Exercise description: List every line of the material that contains the string "Kantonspolizei", matching case exactly.

Study material below:

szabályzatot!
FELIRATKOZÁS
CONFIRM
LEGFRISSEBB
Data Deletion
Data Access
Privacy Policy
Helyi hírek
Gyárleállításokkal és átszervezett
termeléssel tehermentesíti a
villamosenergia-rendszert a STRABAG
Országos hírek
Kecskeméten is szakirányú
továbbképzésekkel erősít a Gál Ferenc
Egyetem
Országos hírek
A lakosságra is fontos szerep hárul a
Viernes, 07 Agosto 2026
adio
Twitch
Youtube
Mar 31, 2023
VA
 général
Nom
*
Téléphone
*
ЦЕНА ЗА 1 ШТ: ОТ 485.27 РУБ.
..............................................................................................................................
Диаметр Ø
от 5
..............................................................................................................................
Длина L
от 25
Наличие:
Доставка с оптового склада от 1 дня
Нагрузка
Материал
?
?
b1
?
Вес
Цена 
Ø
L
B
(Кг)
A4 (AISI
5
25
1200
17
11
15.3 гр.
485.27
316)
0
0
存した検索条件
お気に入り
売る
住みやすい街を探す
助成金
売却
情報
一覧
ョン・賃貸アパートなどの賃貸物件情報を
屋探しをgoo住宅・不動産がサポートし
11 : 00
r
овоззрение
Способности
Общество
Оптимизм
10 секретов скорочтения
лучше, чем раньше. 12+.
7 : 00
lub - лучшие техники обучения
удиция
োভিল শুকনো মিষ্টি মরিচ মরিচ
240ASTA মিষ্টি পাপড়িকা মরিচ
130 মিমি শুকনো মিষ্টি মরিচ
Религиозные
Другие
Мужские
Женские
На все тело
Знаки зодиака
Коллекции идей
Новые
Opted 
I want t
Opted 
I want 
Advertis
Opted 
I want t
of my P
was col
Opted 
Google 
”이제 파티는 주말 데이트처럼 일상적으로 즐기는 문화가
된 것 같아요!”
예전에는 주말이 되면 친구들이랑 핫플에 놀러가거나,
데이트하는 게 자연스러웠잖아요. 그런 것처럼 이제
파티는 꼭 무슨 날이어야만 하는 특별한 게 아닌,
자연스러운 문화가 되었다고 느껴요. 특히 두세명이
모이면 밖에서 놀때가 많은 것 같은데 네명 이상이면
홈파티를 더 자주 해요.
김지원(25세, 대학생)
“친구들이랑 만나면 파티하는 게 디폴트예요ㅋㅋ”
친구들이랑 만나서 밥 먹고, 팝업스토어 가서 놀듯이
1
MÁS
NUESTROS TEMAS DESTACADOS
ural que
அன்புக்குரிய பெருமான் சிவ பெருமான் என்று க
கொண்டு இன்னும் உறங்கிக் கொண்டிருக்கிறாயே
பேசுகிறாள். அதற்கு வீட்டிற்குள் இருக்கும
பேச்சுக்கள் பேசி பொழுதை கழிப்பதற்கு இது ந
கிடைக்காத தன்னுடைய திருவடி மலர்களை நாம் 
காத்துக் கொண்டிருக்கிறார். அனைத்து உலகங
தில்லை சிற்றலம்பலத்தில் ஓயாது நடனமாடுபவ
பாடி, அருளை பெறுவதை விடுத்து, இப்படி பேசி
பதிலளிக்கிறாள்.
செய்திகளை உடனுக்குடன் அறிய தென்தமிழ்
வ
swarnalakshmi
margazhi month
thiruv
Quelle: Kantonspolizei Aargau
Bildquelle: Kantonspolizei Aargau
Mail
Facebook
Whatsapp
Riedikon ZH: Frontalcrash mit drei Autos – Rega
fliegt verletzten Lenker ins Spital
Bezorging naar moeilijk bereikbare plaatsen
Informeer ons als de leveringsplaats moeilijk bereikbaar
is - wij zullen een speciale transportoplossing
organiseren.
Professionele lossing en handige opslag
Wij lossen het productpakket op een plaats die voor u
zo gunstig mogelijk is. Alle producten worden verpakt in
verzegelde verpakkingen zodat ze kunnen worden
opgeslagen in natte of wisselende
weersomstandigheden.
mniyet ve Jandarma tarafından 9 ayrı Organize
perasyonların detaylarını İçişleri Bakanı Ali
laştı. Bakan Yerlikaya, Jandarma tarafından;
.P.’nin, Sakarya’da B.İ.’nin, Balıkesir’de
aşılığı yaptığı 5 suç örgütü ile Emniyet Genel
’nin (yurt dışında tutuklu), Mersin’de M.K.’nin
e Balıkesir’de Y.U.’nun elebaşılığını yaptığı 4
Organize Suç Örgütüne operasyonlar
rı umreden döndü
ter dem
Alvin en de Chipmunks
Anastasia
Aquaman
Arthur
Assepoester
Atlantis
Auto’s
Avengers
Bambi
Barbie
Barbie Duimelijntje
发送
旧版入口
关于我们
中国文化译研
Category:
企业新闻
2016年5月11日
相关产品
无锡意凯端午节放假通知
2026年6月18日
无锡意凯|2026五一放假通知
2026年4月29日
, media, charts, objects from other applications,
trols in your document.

End of Study material.

Answer box:
Quelle: Kantonspolizei Aargau
Bildquelle: Kantonspolizei Aargau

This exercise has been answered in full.